TASK DATA Start Marker

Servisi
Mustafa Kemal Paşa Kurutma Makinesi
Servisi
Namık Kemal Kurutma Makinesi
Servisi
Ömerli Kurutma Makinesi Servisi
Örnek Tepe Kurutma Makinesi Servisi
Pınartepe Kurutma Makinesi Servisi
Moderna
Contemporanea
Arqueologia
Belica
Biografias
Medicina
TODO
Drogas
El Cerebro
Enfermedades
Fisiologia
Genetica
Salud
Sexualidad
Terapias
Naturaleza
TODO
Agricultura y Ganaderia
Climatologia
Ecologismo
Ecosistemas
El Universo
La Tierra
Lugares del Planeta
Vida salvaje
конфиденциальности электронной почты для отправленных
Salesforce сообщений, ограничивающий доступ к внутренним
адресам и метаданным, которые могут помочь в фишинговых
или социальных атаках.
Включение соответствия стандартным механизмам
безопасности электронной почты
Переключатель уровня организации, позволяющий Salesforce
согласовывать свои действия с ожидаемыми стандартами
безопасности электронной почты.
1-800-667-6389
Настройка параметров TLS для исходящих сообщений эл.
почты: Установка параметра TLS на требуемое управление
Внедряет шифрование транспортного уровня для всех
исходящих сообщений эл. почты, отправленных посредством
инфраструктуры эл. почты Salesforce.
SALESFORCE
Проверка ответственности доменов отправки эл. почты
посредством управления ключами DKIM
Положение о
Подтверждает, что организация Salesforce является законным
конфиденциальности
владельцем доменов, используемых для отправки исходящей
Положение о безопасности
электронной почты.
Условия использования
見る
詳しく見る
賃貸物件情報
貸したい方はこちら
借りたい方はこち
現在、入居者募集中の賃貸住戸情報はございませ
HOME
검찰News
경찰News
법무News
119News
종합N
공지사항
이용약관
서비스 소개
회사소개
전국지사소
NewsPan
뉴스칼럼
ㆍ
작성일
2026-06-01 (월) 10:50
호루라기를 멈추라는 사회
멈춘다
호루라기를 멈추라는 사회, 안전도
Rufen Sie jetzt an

TASK DATA End Marker

WHAT TO PRODUCE:
If a line in the data above holds the string "Kemal", copy it.

YOUR SOLUTION:
Mustafa Kemal Paşa Kurutma Makinesi
Namık Kemal Kurutma Makinesi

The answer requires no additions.